TRECHO DO TEXTO:
□ □ □ □

“Finalmente mais uma guerra cheia de mentiras acabou...”, são essas as palavras iniciais da apresentação desse livro de capa impactante, cujo nome pode soar como uma blasfêmia aos ouvidos dos mais puritanos. Não sem razão, Elenilson Nascimento, seu autor, expõe inicialmente um destemido e consciente discurso sobre os principais problemas da atualidade, enfatizando as dificuldades de se escrever em um país onde a educação cada vez mais entregue a interesses políticos reproduz crescentemente legiões e mais legiões de seguidores de uma cultura pasteurizada e superficial. Assim, nessa sua proposta de elucidação das verdades não ditas, o escritor remonta-se ao axioma nietzscheziano do aniquilamento das crenças divinas para reportar-se a inoperância de Deus face às barbaridades do mundo.
Dessa maneira, a despeito do título, que de imediato pode está associado a uma coletânea de obscenidade emitidas por um ateu convicto, o autor baiano expõe, ainda na Apresentação da obra, um intrigante diálogo com Deus, a quem lhe atribuiu, a missão de desvelar as faces ocultas da raça humana, por meio do que denomina ser a escrita de “verve maldita”.
Assim como a belíssima ilustração da capa do livro, Elenilson mantém-se como uma espécie de anjo caído, de olhos vendados para os Jardins do Éden, recriando a beleza perdida por meio do lirismo de suas palavras, distancia-se do mito da perfeição divina, aproximando-se, com isso, cada vez mais do universo dos homens. E são muitas as alusões aos atos de um Deus “impiedoso” e “cruel”, tão qual é retratado nas construções do Antigo Testamento, no cerne da constatação de que os homens foram jogados no mundo entregues a sua própria sorte e estão suscetíveis a toda espécie de vilania e discriminação.
MATRIX – Talvez seja um pouco lunático mais extremante plausível estabelecer um elo de ligação entre esse jovem escritor com o herói cibernético Neo, do filme “Matrix”, visualizando-o como uma aberração ou vírus que assola o programa mestre que gerencia nossa realidade e nos conduz aos ditames do senso comum. Como um recém liberto das amarras da caverna nossa de interesses e alienação cotidiano, que tem acesso instantâneo ao universo das verdades ocultas e ainda um pouco tonto com tanta informação, Elenilson passa, dessa forma, sua mensagem de forma bombástica e incendiária.

□ □ □ □

ATIVIDADES:
1 > Transcreva da resenha do livro de Elenilson Nascimento o trecho que vai de "Assim como a" até "vilania e discriminação.".
2 > Indique se cada afirmação abaixo está de acordo com a resenha do livro de Elenilson Nascimento, respondendo sim ou não e citando as palavras da resenha que decidem a questão.
(a) O autor do livro é baiano.
(b) O diálogo com Deus só aparece no final da obra.
(c) A ilustração da capa do livro é descrita como feia.

DADOS FORNECIDOS:

□ □ □ □

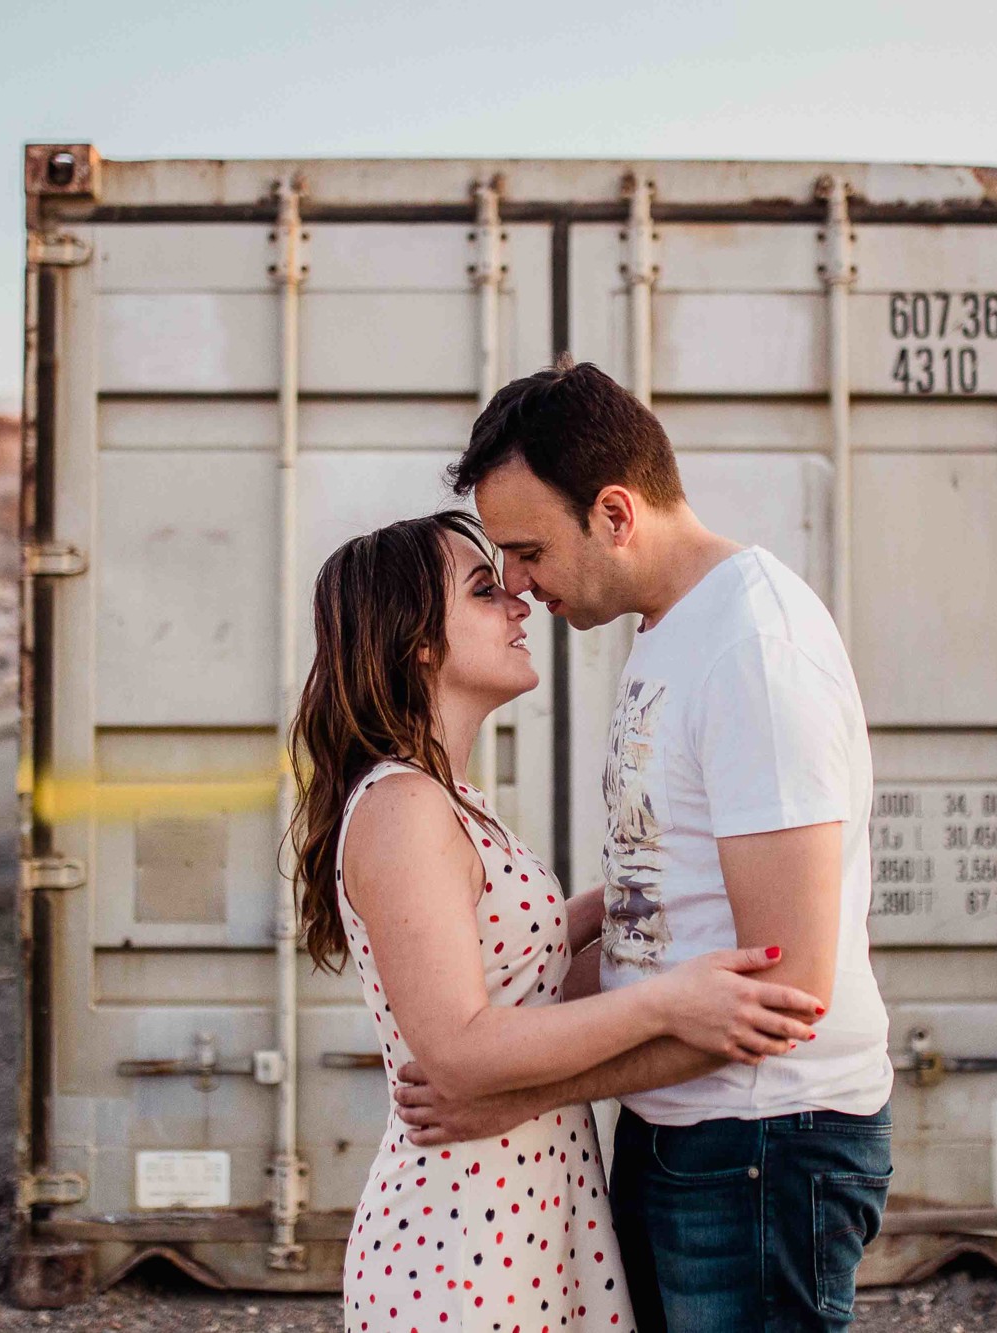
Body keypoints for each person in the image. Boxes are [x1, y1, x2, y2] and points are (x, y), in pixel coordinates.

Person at [395, 360, 896, 1332]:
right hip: (684, 1123)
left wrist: (524, 1095)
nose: (517, 586)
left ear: (616, 514)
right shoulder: (670, 629)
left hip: (765, 1141)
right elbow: (664, 913)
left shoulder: (753, 647)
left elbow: (785, 993)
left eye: (528, 551)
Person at [288, 509, 826, 1333]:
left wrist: (653, 883)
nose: (518, 601)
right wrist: (668, 1001)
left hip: (525, 1213)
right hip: (462, 1242)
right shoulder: (401, 807)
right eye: (482, 589)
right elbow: (461, 1047)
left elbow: (522, 976)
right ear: (417, 643)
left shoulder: (447, 801)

□ □ □ □

RESPOSTAS DOS EXERCÍCIOS:
1 >
Assim como a belíssima ilustração da capa do livro, Elenilson mantém-se como uma espécie de anjo caído, de olhos vendados para os Jardins do Éden, recriando a beleza perdida por meio do lirismo de suas palavras, distancia-se do mito da perfeição divina, aproximando-se, com isso, cada vez mais do universo dos homens. E são muitas as alusões aos atos de um Deus “impiedoso” e “cruel”, tão qual é retratado nas construções do Antigo Testamento, no cerne da constatação de que os homens foram jogados no mundo entregues a sua própria sorte e estão suscetíveis a toda espécie de vilania e discriminação.

2 >
(a) Sim: "o autor baiano expõe".
(b) Não: "ainda na Apresentação da obra".
(c) Não: "a belíssima ilustração da capa do livro".